Cannabinoids as a Treatment Option for Multiple Sclerosis; The Facts | cannabisMD

Cannabinoids as a Treatment Option for Multiple Sclerosis; The Facts

Cannabinoids as a Treatment Option for Multiple Sclerosis

Cannabinoids are a group of chemicals derived from the cannabis plant (cannabis sativa). Theiler’s virus infection of the central nervous system gives mice an immune mediated demyelinating disease and this has been used as an infection model for multiple sclerosis (MS). Cannabinoids are said to have the potential to be immunosuppressive and have therapeutic abilities in anti inflammatory disorders with no side effects. Theiler’s murine encephalomyelitis virus model was used in this paper to see if a synthetic cannabinoid improved the neurological long term frailties in people with muscle spasticity arising from MS.

Main Points

  • Cannabinoids can treat infected spinal cords in mice
  • Cannabinoids can reduce microglial activation in infected mice

Cannabinoids can treat infected spinal cords in mice
Clinical trials have shown that marijuana (cannabis) is said to treat MS symptoms and be beneficial to the immune system.

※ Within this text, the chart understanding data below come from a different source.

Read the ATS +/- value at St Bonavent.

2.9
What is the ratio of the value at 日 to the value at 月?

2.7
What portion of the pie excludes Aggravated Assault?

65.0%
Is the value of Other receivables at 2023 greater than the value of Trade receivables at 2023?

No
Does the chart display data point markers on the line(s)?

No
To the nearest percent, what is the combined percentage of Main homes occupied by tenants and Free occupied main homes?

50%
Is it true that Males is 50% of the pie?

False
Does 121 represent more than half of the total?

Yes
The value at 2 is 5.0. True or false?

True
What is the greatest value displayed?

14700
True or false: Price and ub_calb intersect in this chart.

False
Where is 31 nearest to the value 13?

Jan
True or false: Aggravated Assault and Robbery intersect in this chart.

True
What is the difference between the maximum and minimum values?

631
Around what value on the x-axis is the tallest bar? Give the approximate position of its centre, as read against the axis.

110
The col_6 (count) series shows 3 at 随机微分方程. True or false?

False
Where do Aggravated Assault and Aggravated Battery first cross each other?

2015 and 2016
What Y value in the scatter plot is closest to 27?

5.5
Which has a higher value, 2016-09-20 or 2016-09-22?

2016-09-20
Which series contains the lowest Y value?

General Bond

Cannabinoids have been demonstrated to induce remyelination in the spinal cords of TMEV-infected. The amount of axons affected (demyelinated plus remyelinated) in mice that were treated with cannabinoids was not hugely different, resulting that myelin lesions were alike in the different groups. In spinal cords from cannabinoid-treated mice there was a reduction in the amount of demyelinated axons and a massive increase in the number of remyelinating axons. It was seen that the percentage of remyelinating axons in mice that were treated with cannabinoids was at a very high percentage.

Cannabinoids can reduce microglial activation in infected mice
Cannabinoids were seen to reduce microglial activation in TMEV-infected mice. Microglial cells located in the spinal cord of TMEV-infected mice showed a highly reactive morphology in white and gray colour. Microglial cells were seen to process and present myelin epitopes, that related with MHC class II molecules, to CD4 T cells in the central nervous system of TMEV-infected mice. Cannabinoids seemed to decrease microglial activation, repealed histocompatibility complex class II antigen expression, and also reduced the amount of CD4 invading T cells located in the spinal cord. Motor function improvement and anti inflammation occurred during remyelination. These results suggest that cannabinoids have a therapeutic potential in people with MS and the cannabinoid receptor 2 has a big part to play as it would enable non psychoactive therapy to occur for long term treatment.